Re:Re: Serialization issue when using HBase with Spark

yangliuyu Tue, 23 Dec 2014 18:13:48 -0800

Thanks All.


Finally the works code is below:


object PlayRecord {
  def getUserActions(accounts: RDD[String], idType: Int, timeStart: Long, 
timeStop: Long, cacheSize: Int,
                     filterSongDays: Int, filterPlaylistDays: Int): 
RDD[(String, (Int, Set[Long], Set[Long]))] = {
    accounts.mapPartitions(iterator => {
      if (iterator.nonEmpty) {
        val conf = HBaseConfiguration.create()
        val table = new HTable(conf, "user_action")
        val filterList = new FilterList(FilterList.Operator.MUST_PASS_ONE)
        filterList.addFilter(new SingleColumnValueFilter(Bytes.toBytes("stat"), 
Bytes.toBytes("song_id"), CompareOp.EQUAL, new RegexStringComparator("^\\d+$")))
        filterList.addFilter(new SingleColumnValueFilter(Bytes.toBytes("stat"), 
Bytes.toBytes("module"), CompareOp.EQUAL, new 
BinaryComparator(Bytes.toBytes("displayed"))))
        iterator.map(id => {
          val scan = new Scan()
          scan.setCaching(cacheSize)
          scan.addFamily(Bytes.toBytes("stat"))
          scan.addColumn(Bytes.toBytes("stat"), Bytes.toBytes("module"))
          scan.addColumn(Bytes.toBytes("stat"), Bytes.toBytes("song_id"))
          scan.addColumn(Bytes.toBytes("stat"), Bytes.toBytes("playlist_ids"))
          scan.addColumn(Bytes.toBytes("stat"), Bytes.toBytes("time"))
          val rowKeyRange = getUserRowKeyRange(id, idType, timeStart, timeStop)
          scan.setStartRow(rowKeyRange._1)
          scan.setStopRow(rowKeyRange._2)
          scan.setFilter(filterList)
          val userData = table.getScanner(scan).iterator().asScala.map(r => {
            val module = Bytes.toString(r.getValue(Bytes.toBytes("stat"), 
Bytes.toBytes("module")))
            val time = Bytes.toLong(r.getValue(Bytes.toBytes("stat"), 
Bytes.toBytes("time")))
            module match {
              case "listen" =>
                val songId = Bytes.toString(r.getValue(Bytes.toBytes("stat"), 
Bytes.toBytes("song_id")))

-- -- --

- **Tasks to complete**:
1) In the HBase-with-Spark post, what table name is passed when the HTable is created?
2) Resume the code in the HBase-with-Spark post from the point where it stops.
The lines after this point come from a different source.

- **Given information**:

-- -- --

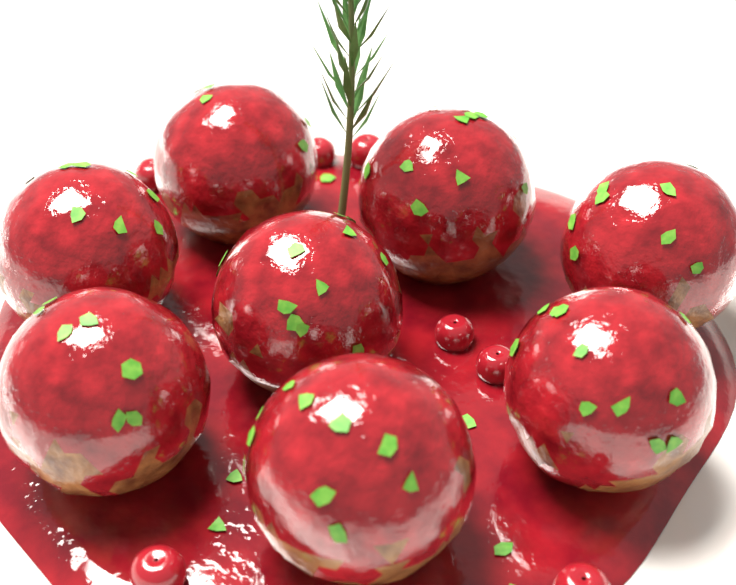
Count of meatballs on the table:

-- -- --

- **In response**:
1) user_action

2)
                (module, (time / DAY_MILLIS, songId))
              case "displayed" =>
                val playlistIds = 
Bytes.toString(r.getValue(Bytes.toBytes("stat"), Bytes.toBytes("playlist_ids")))
                (module, (time / DAY_MILLIS, playlistIds))
              case _ =>
                (module, (0L, ""))
            }
          }).toList.groupBy(_._1)
          val playRecordData = userData.get("listen")
          val playRecords = if (playRecordData.nonEmpty) 
playRecordData.get.map(_._2).groupBy(_._1).toList.sortBy(-_._1).take(filterSongDays).flatMap(_._2).map(_._2.toLong).toSet
          else Set[Long]()
          val playlistDisPlayData = userData.get("displayed")
          val playlistRecords = if (playlistDisPlayData.nonEmpty) 
playlistDisPlayData.get.map(_._2).groupBy(_._1).toList.sortBy(_._1).take(filterPlaylistDays).flatMap(_._2).flatMap(_._2.split(',')).map(_.toLong).toSet
          else Set[Long]()
          val result = (id, (idType, playRecords, playlistRecords))
          if (!iterator.hasNext) {
            table.close()
          }
          result
        })
      } else {
        iterator.map(id => {
          (id, (idType, Set[Long](), Set[Long]()))
        })
      }
    })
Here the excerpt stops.